Here are a few overarching interpretive observations that should help us navigate this series and these topics: 

  • The United States is not Israel, nor does the United States represent people of God today. The United States would be more accurately described as Babylon or Rome in terms of values and morality. We should keep this in mind as we reflect on what it means to live in a sinful society as the people of God. 
  • Christ-followers are the people of God. The people of God make up the kingdom of Christ. The kingdom of God is an overarching theme in this series and helpful for how we see our role as the church in the culture today. 
  • We need both worldview (thinking) and worship (liturgies) to shape us cognitively and formatively as God’s people. Our orthodoxy (what we believe) and orthopraxy (what we do) must be informed and formed by Scripture. It will not be enough to think rightly about these issues. We need to be formed by biblical liturgies and spiritual disciplines to live faithfully as God’s people today. 
  • We must be active and intentional to know and articulate our worldview and practice Christian worship (liturgies). If we remain passive regarding the biblical worldview and worship, the secular and pagan liturgies driven by media, politics, education, entertainment, and social media will form us and our children/grandchildren to the prevailing values around us. Our recourse must be a commitment to thinking biblically and worshiping faithfully. 

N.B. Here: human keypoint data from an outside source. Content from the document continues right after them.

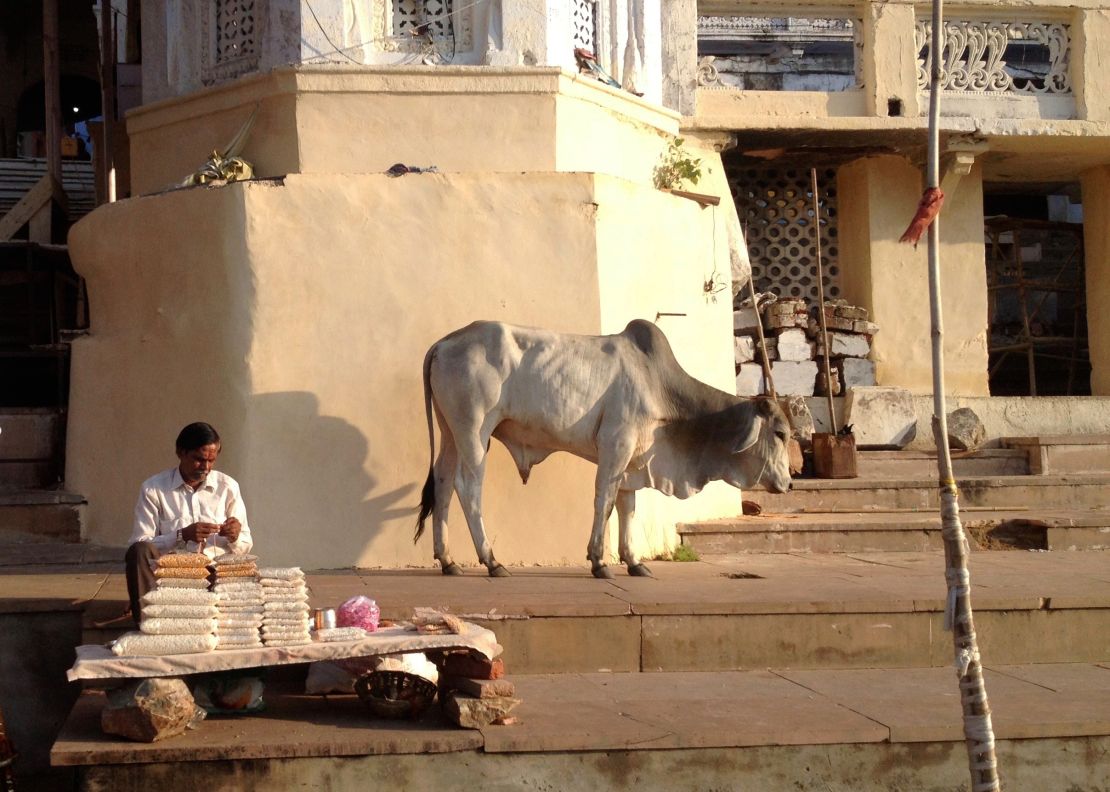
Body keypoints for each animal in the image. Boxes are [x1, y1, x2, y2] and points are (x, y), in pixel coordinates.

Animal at [415, 317, 790, 576]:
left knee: (443, 483)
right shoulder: (616, 445)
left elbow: (628, 506)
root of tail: (445, 342)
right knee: (468, 487)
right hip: (474, 431)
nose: (788, 483)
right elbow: (605, 501)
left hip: (450, 432)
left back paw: (447, 561)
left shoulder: (633, 459)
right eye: (781, 433)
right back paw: (491, 561)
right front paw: (599, 562)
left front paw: (633, 561)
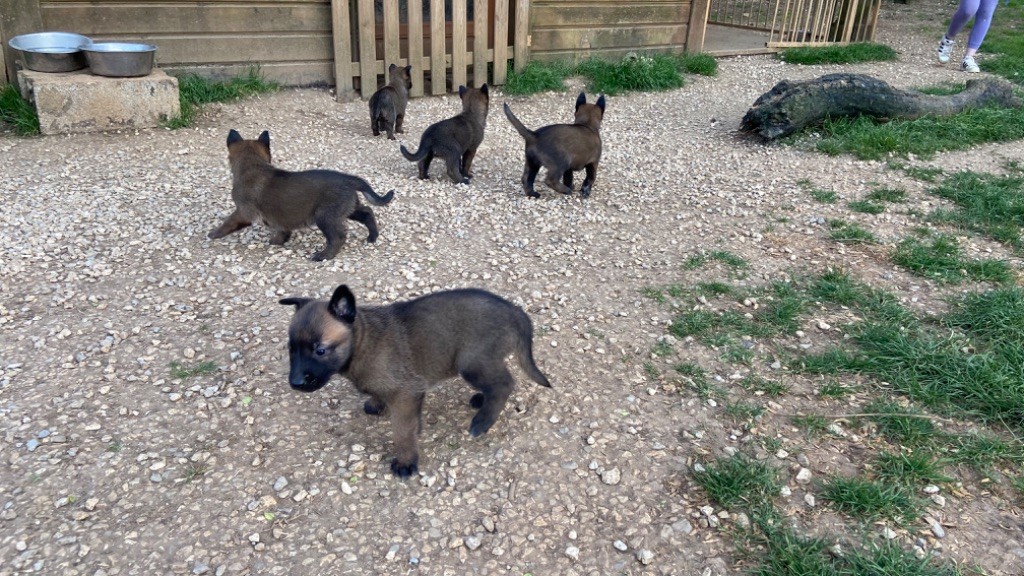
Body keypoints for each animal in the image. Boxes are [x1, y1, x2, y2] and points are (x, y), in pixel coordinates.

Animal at [207, 129, 395, 260]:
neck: (253, 166)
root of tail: (348, 179)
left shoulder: (244, 212)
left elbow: (228, 222)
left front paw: (214, 234)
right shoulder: (279, 217)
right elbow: (282, 230)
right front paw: (278, 241)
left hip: (325, 216)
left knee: (339, 237)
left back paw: (324, 256)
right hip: (347, 209)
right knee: (367, 212)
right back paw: (372, 236)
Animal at [278, 282, 552, 475]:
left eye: (320, 350)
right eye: (291, 349)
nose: (295, 383)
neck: (363, 341)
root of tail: (516, 312)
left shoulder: (406, 395)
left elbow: (402, 431)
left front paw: (406, 462)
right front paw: (377, 404)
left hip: (472, 362)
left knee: (505, 384)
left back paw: (482, 421)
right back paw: (480, 400)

  • The church must function as a place where the people of God can be rooted and fruitful. We must pray for sinners, share the gospel, speak up on these issues, vote, and engage society with our voices and actions. But we need to be aware that we may not be able to bring our values back from the immoral brink we’ve already crossed. We are watching the collision between unfettered sexual freedom and religions freedom. Whether or not we are able to affect change in our society, the church must remain a community of the King: Christ followers and Jesus worshipers. 
  • As the people of the Kingdom of Christ, we should have courage and confidence. The angel in Revelation 15 announces: “The kingdom of the world has become the kingdom of our Lord and of his Christ, and he shall reign forever and ever” (Rev. 11:15). We should be courageous for our King is the King. We should have confidence because no matter what happens in our culture and in our world, the kingdom of this world will become the Kingdom of our Lord. 

Join us in prayer and participation during this summer sermon series. May we remain faithful as the people of God in the Kingdom of Christ.